Extracted page text data:
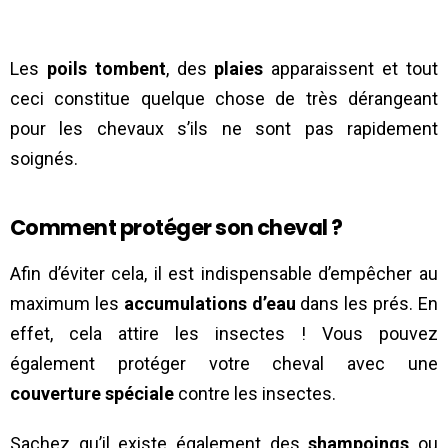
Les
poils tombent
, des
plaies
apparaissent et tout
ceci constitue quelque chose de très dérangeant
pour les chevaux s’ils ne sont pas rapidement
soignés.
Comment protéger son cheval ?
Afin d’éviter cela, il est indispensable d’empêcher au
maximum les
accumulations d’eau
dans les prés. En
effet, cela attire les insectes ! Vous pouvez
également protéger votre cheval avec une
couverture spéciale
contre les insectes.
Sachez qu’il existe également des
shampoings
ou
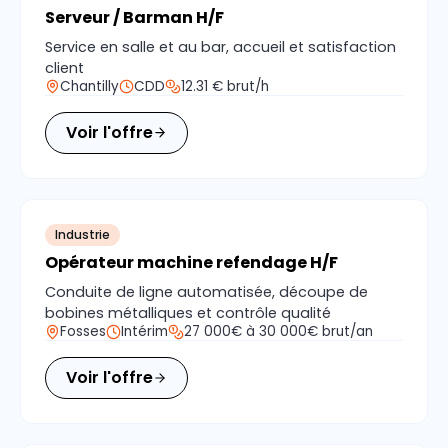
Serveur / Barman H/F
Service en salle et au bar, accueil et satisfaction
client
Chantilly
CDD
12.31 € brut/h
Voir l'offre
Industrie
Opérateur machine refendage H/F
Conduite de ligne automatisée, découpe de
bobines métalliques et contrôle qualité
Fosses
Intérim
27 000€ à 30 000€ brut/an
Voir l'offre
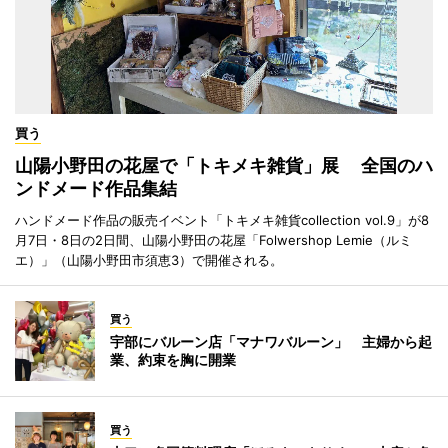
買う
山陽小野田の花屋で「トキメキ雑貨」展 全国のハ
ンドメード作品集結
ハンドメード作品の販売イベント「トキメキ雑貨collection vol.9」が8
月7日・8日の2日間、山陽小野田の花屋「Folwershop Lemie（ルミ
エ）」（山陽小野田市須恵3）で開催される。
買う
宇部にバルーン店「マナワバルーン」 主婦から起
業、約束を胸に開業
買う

* * *

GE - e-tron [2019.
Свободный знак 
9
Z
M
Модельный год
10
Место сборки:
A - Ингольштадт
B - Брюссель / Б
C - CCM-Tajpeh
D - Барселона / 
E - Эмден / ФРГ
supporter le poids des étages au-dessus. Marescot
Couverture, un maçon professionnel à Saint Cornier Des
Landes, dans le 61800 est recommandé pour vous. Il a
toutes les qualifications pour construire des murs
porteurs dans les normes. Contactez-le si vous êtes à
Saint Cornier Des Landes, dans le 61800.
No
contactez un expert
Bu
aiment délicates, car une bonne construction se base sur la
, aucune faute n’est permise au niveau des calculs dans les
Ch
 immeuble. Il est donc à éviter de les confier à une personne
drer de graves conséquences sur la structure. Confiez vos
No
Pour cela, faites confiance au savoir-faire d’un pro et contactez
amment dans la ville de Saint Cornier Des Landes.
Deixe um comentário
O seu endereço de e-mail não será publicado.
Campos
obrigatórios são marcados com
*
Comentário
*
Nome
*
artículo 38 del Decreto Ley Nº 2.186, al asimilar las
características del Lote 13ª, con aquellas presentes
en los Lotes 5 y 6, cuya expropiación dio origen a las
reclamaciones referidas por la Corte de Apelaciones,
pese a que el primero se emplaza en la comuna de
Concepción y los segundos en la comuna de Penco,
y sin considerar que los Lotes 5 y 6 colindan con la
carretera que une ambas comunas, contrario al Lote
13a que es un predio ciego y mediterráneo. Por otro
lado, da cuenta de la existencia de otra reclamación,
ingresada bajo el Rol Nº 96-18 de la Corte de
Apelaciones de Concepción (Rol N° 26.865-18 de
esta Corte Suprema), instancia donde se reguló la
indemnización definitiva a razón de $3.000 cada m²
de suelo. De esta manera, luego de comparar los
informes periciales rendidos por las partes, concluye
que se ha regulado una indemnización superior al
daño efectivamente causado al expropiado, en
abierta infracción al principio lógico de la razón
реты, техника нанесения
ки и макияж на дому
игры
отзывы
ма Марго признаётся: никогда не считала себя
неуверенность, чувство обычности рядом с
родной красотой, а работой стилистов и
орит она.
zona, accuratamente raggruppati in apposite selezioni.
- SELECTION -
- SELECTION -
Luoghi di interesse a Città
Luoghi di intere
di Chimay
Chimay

▶ [Problem statement] Copy the part of the data that opens with the line containing "GE - e-tron [2019." and closes with the line containing "y sin considerar", keeping every line unchanged and including both of those lines.

▶ [Solution to this exercise]
GE - e-tron [2019.
Свободный знак 
9
Z
M
Модельный год
10
Место сборки:
A - Ингольштадт
B - Брюссель / Б
C - CCM-Tajpeh
D - Барселона / 
E - Эмден / ФРГ
supporter le poids des étages au-dessus. Marescot
Couverture, un maçon professionnel à Saint Cornier Des
Landes, dans le 61800 est recommandé pour vous. Il a
toutes les qualifications pour construire des murs
porteurs dans les normes. Contactez-le si vous êtes à
Saint Cornier Des Landes, dans le 61800.
No
contactez un expert
Bu
aiment délicates, car une bonne construction se base sur la
, aucune faute n’est permise au niveau des calculs dans les
Ch
 immeuble. Il est donc à éviter de les confier à une personne
drer de graves conséquences sur la structure. Confiez vos
No
Pour cela, faites confiance au savoir-faire d’un pro et contactez
amment dans la ville de Saint Cornier Des Landes.
Deixe um comentário
O seu endereço de e-mail não será publicado.
Campos
obrigatórios são marcados com
*
Comentário
*
Nome
*
artículo 38 del Decreto Ley Nº 2.186, al asimilar las
características del Lote 13ª, con aquellas presentes
en los Lotes 5 y 6, cuya expropiación dio origen a las
reclamaciones referidas por la Corte de Apelaciones,
pese a que el primero se emplaza en la comuna de
Concepción y los segundos en la comuna de Penco,
y sin considerar que los Lotes 5 y 6 colindan con la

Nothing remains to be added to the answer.